Reproduce the lines of the records that begin at the line containing "Grand Groupe para" and end after the line containing "Avec plus de", substituting "comments" for "reacties" and leaving all else unchanged. Omit the pictures from the reproduced lines.
Start of RECORD EXCERPTS
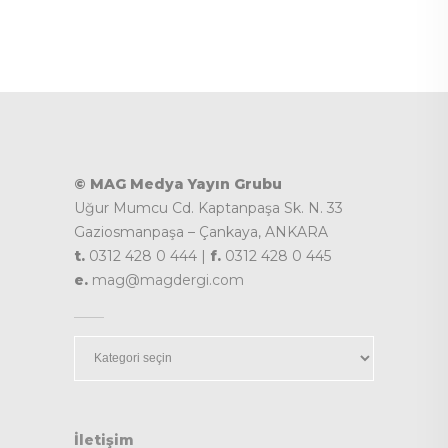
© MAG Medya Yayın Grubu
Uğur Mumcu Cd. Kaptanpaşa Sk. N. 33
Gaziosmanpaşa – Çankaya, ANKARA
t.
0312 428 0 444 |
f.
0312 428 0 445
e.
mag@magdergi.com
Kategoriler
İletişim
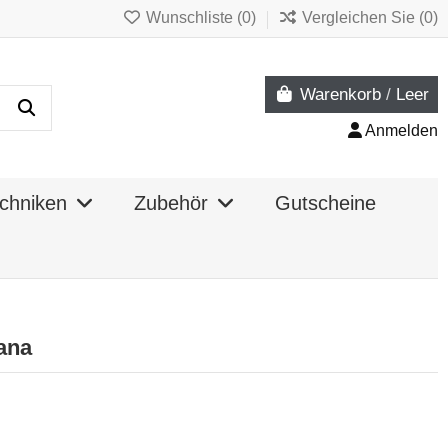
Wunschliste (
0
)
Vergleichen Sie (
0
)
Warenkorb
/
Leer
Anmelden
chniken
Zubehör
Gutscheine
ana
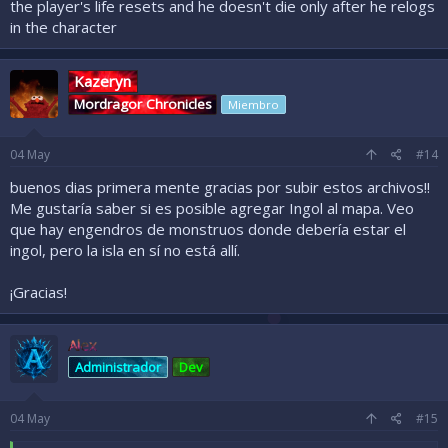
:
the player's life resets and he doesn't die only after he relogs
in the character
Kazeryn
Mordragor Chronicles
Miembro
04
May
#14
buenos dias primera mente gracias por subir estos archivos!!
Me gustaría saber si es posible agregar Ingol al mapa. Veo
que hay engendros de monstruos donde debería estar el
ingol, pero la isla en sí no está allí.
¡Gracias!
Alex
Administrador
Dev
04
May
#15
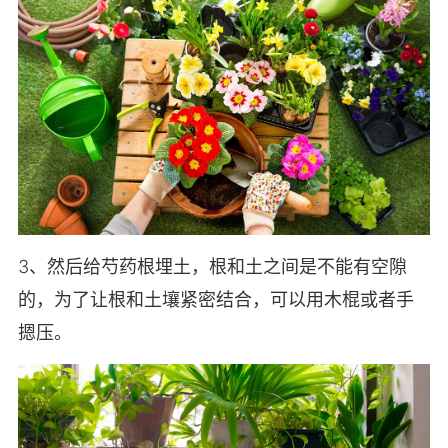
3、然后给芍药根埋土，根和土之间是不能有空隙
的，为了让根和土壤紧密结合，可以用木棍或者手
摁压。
End of RECORD EXCERPTS
Start of RECORD EXCERPTS
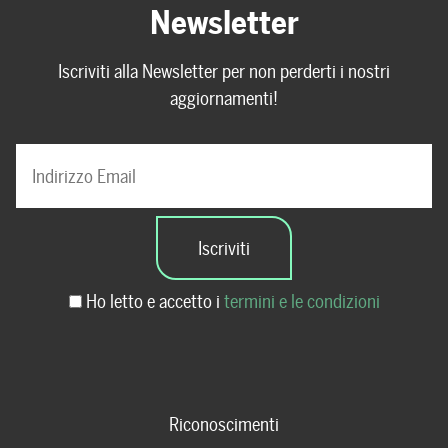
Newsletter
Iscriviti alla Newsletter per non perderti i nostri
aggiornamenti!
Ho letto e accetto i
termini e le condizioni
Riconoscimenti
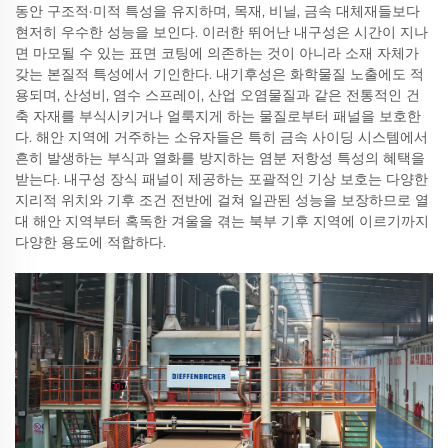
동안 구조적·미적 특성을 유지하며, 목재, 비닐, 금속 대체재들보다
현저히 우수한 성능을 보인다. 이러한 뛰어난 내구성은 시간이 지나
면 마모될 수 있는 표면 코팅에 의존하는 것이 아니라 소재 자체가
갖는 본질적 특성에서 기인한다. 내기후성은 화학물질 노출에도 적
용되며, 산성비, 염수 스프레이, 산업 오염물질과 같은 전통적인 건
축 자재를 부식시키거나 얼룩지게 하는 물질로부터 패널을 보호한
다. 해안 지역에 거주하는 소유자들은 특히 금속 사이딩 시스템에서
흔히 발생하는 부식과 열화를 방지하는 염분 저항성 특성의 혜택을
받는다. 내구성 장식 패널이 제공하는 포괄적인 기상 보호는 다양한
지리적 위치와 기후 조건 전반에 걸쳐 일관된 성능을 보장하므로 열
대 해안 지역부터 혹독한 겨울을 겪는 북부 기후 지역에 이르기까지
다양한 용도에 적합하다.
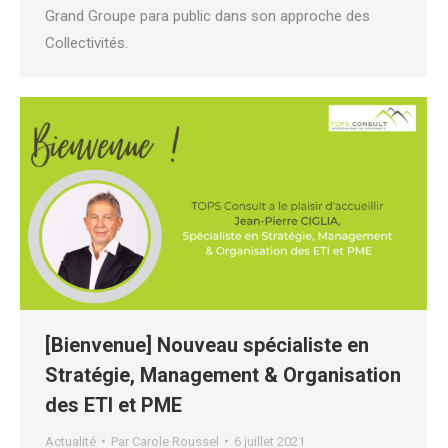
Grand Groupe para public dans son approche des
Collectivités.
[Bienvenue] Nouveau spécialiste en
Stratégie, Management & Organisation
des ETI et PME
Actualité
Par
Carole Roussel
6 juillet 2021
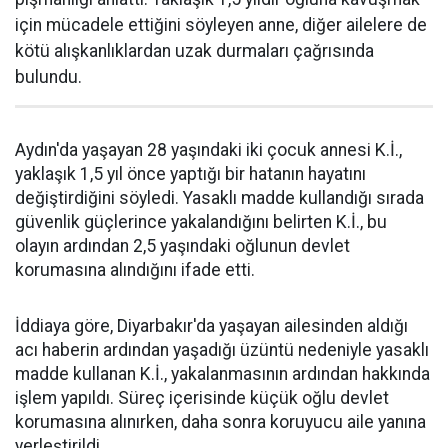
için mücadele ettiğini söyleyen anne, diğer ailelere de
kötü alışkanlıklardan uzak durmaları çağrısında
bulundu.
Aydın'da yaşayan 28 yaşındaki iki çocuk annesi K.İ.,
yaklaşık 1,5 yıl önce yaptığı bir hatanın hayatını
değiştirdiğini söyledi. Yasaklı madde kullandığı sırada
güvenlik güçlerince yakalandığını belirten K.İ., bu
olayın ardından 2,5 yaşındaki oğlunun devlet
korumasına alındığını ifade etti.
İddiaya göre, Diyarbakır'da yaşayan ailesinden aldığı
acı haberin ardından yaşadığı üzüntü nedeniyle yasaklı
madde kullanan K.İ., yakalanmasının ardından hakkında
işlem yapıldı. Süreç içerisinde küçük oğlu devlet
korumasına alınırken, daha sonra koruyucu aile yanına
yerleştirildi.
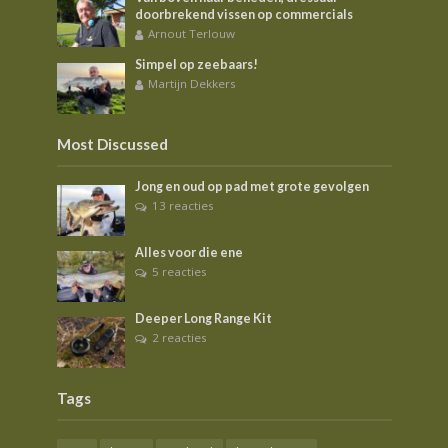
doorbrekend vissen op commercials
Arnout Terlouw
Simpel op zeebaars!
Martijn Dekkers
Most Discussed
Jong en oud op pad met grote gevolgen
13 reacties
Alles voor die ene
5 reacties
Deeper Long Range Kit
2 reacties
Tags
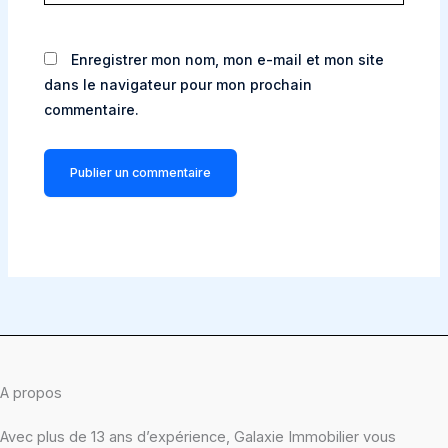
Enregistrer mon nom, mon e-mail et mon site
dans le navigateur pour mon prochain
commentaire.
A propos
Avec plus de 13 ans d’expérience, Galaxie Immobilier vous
End of RECORD EXCERPTS
- TASK SOLUTION
Grand Groupe para public dans son approche des
Collectivités.
[Bienvenue] Nouveau spécialiste en
Stratégie, Management & Organisation
des ETI et PME
Actualité
Par
Carole Roussel
6 juillet 2021
için mücadele ettiğini söyleyen anne, diğer ailelere de
kötü alışkanlıklardan uzak durmaları çağrısında
bulundu.
Aydın'da yaşayan 28 yaşındaki iki çocuk annesi K.İ.,
yaklaşık 1,5 yıl önce yaptığı bir hatanın hayatını
değiştirdiğini söyledi. Yasaklı madde kullandığı sırada
güvenlik güçlerince yakalandığını belirten K.İ., bu
olayın ardından 2,5 yaşındaki oğlunun devlet
korumasına alındığını ifade etti.
İddiaya göre, Diyarbakır'da yaşayan ailesinden aldığı
acı haberin ardından yaşadığı üzüntü nedeniyle yasaklı
madde kullanan K.İ., yakalanmasının ardından hakkında
işlem yapıldı. Süreç içerisinde küçük oğlu devlet
korumasına alınırken, daha sonra koruyucu aile yanına
yerleştirildi.
doorbrekend vissen op commercials
Arnout Terlouw
Simpel op zeebaars!
Martijn Dekkers
Most Discussed
Jong en oud op pad met grote gevolgen
13 comments
Alles voor die ene
5 comments
Deeper Long Range Kit
2 comments
Tags
Enregistrer mon nom, mon e-mail et mon site
dans le navigateur pour mon prochain
commentaire.
A propos
Avec plus de 13 ans d’expérience, Galaxie Immobilier vous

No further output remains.